The book adds to a growing body of evidence of the selfishness of the North's Kim Il-sung, who ignored the suffering of his people while focusing on his own comfort and safety. An engineer, Kim Jong-ryul said he was asked to design a special filtration system for the shelter in which Kim Il-sung and his family could hide in order to survive a nuclear attack.

The Great Leader, as Kim Il-sung was routinely called, placed special agents in Europe just to buy the fancy items he wanted. An agent in Romania, for instance, bought a small Cessna plane for him, as well as hunting rifles. Kim himself sometimes spent months at a time looking for all the goods, big and small, on the shopping list.

To go public with such juicy tidbits is enough to invite the death penalty – even for those who manage to flee the country. Activists agree such fear is not the stuff of paranoia. “It’s very dangerous to write about North Korea,” says Peter Chung, who runs an organization in Seoul called Justice for North Korea, which is dedicated to helping defectors.

“In the Dictator’s Service,” written in German by Austrian journalists Ingrid Steiner-Gashi and Dardan Gashi, reveals the dietary cravings and demands, the parties and the lovely surroundings, in which Kim Il-sung existed for much of the 49 years that he ruled North Korea. He died in 1994 after ensuring that his son, Kim Jong-il, would succeed him.
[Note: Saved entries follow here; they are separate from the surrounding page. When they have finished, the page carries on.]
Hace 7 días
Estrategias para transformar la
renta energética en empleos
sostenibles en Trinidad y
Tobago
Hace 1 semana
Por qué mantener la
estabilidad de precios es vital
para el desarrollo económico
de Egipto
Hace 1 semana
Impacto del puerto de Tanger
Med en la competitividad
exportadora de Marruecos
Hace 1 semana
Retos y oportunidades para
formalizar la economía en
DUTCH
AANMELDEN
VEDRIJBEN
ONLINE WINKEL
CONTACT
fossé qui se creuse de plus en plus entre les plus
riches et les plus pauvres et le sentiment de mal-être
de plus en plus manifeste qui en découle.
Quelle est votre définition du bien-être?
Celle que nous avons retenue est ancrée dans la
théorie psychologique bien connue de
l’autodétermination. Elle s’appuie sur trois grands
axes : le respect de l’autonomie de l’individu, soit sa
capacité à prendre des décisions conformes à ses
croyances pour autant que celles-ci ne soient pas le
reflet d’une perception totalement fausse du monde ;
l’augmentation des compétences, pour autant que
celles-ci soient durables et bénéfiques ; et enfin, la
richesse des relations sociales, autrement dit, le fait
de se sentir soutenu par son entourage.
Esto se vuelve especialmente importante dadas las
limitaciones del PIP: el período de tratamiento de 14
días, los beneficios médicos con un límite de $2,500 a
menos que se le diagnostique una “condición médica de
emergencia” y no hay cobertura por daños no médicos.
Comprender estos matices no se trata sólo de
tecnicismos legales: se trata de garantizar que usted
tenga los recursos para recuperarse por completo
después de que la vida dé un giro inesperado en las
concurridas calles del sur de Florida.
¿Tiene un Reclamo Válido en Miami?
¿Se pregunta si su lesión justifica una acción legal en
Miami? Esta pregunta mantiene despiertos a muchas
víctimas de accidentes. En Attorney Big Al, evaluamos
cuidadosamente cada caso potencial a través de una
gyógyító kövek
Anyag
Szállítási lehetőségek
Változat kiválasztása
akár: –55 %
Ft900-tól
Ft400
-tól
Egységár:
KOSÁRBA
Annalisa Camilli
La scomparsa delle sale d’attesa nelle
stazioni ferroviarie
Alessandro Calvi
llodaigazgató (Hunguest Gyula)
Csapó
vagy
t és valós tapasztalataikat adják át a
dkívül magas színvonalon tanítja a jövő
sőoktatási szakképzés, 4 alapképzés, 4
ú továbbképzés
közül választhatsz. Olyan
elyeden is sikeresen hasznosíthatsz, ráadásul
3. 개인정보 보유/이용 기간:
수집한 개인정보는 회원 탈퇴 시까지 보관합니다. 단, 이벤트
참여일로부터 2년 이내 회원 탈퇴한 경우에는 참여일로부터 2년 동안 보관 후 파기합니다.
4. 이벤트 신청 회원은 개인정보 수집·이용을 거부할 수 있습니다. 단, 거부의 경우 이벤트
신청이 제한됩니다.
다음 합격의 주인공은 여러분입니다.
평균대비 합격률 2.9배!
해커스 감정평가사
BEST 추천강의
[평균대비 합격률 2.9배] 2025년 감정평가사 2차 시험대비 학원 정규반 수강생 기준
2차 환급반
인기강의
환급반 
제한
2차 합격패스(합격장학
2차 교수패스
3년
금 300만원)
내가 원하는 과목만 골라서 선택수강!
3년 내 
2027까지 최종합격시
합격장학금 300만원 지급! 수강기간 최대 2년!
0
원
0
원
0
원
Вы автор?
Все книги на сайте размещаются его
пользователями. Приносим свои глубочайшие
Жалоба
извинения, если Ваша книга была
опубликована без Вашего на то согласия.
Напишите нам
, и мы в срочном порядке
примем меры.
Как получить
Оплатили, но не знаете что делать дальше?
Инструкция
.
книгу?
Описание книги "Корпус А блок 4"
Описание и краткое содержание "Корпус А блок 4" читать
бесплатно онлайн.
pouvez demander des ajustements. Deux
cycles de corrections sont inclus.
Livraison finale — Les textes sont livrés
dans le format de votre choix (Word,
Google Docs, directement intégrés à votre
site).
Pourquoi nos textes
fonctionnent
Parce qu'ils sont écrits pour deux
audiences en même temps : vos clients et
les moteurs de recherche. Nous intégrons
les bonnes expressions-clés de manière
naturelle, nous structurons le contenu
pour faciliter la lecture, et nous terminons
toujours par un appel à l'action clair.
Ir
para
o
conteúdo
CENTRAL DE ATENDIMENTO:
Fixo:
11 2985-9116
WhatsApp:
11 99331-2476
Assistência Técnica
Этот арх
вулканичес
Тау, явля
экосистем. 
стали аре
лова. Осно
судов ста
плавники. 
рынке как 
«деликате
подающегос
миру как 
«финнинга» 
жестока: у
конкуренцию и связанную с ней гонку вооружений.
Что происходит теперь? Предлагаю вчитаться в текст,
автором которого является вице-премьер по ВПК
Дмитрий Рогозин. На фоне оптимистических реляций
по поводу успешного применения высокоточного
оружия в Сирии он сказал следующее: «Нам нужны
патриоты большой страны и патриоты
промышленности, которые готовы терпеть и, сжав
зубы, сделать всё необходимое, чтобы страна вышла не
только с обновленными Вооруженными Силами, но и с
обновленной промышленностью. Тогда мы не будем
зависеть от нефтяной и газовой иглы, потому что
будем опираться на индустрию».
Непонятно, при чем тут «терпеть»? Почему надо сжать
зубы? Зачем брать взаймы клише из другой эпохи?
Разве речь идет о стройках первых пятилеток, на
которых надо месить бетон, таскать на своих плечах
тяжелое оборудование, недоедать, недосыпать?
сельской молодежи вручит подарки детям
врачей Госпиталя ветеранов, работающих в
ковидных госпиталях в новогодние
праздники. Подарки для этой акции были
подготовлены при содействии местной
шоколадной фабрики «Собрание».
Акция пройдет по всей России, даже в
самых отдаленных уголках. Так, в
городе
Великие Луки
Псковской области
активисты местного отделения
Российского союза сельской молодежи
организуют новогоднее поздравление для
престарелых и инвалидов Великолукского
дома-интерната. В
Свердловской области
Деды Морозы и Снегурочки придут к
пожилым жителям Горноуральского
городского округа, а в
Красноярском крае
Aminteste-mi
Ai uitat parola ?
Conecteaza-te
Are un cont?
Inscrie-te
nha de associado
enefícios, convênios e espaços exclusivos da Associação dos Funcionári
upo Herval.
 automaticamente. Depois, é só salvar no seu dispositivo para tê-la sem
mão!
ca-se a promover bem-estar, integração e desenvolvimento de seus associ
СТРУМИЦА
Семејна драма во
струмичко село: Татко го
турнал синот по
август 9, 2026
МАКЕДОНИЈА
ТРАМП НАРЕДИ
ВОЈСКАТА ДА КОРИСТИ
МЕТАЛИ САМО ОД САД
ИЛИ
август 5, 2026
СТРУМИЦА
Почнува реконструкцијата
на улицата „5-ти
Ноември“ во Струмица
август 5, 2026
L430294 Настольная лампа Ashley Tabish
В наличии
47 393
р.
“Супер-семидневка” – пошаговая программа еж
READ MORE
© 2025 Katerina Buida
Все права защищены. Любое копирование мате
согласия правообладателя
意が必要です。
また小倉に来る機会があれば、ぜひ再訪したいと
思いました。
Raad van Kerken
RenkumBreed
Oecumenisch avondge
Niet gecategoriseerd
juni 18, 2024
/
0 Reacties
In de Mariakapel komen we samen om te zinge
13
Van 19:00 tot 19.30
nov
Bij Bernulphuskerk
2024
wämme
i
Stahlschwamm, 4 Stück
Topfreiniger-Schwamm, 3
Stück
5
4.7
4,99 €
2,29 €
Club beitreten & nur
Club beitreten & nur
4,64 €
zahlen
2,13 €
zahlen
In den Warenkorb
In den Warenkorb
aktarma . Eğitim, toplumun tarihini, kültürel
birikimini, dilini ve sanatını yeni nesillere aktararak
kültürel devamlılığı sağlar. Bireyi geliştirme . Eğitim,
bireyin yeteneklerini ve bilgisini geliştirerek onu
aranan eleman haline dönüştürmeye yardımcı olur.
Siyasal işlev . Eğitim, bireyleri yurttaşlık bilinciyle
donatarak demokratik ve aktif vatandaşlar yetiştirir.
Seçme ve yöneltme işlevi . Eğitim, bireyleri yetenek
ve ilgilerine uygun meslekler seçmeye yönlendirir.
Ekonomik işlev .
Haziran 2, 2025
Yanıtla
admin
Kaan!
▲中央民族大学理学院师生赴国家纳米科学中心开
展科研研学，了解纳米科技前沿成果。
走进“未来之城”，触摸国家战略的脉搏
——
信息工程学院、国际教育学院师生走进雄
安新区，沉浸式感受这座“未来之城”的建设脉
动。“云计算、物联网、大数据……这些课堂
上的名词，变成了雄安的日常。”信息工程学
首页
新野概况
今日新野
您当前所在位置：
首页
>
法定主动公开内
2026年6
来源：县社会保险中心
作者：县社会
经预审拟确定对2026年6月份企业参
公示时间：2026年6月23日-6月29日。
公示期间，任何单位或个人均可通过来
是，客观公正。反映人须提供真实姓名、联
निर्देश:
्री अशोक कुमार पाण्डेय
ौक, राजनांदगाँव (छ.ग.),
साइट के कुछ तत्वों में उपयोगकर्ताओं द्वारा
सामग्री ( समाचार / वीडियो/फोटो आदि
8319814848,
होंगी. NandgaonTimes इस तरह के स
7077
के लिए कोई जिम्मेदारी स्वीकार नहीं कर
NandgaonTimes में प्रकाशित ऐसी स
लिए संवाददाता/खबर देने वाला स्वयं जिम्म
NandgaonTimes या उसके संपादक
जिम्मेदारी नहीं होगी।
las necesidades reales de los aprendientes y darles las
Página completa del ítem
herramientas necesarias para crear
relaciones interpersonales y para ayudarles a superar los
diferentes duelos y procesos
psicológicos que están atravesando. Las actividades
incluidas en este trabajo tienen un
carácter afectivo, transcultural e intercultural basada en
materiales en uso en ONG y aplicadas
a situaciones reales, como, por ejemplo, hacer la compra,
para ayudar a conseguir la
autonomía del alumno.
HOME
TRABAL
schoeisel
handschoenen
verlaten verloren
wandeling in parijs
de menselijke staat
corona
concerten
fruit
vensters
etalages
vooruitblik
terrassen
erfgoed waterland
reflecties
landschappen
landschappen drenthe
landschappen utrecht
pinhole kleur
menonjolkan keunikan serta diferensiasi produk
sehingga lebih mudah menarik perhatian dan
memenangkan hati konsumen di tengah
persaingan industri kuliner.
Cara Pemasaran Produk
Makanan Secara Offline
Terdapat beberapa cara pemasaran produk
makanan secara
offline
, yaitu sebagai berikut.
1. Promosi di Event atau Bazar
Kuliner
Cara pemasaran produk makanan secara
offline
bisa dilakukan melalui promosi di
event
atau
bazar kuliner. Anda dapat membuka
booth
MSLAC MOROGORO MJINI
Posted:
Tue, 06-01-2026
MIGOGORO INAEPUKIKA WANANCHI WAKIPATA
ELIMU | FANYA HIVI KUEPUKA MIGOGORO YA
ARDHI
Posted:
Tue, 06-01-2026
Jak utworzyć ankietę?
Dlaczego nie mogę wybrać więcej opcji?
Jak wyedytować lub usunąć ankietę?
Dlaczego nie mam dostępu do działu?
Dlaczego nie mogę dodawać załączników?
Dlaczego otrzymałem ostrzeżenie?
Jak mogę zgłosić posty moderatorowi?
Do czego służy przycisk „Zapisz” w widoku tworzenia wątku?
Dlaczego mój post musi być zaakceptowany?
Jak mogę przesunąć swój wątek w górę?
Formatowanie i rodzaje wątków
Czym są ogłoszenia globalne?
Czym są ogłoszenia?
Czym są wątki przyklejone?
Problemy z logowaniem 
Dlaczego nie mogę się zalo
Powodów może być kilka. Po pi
A crime to have known anything

It may be even more dangerous to write about the man who's known in the North as the Dear Leader.

The nephew of Song Hye-rim, a woman who became either Kim Jong-il’s second wife or longtime consort, and bore his oldest son, was assassinated in Seoul in 1997 after writing memoirs about the dictator. Lee Han-young had been living in Seoul since defecting in 1982 until a pair of gunmen killed him outside the apartment of a friend.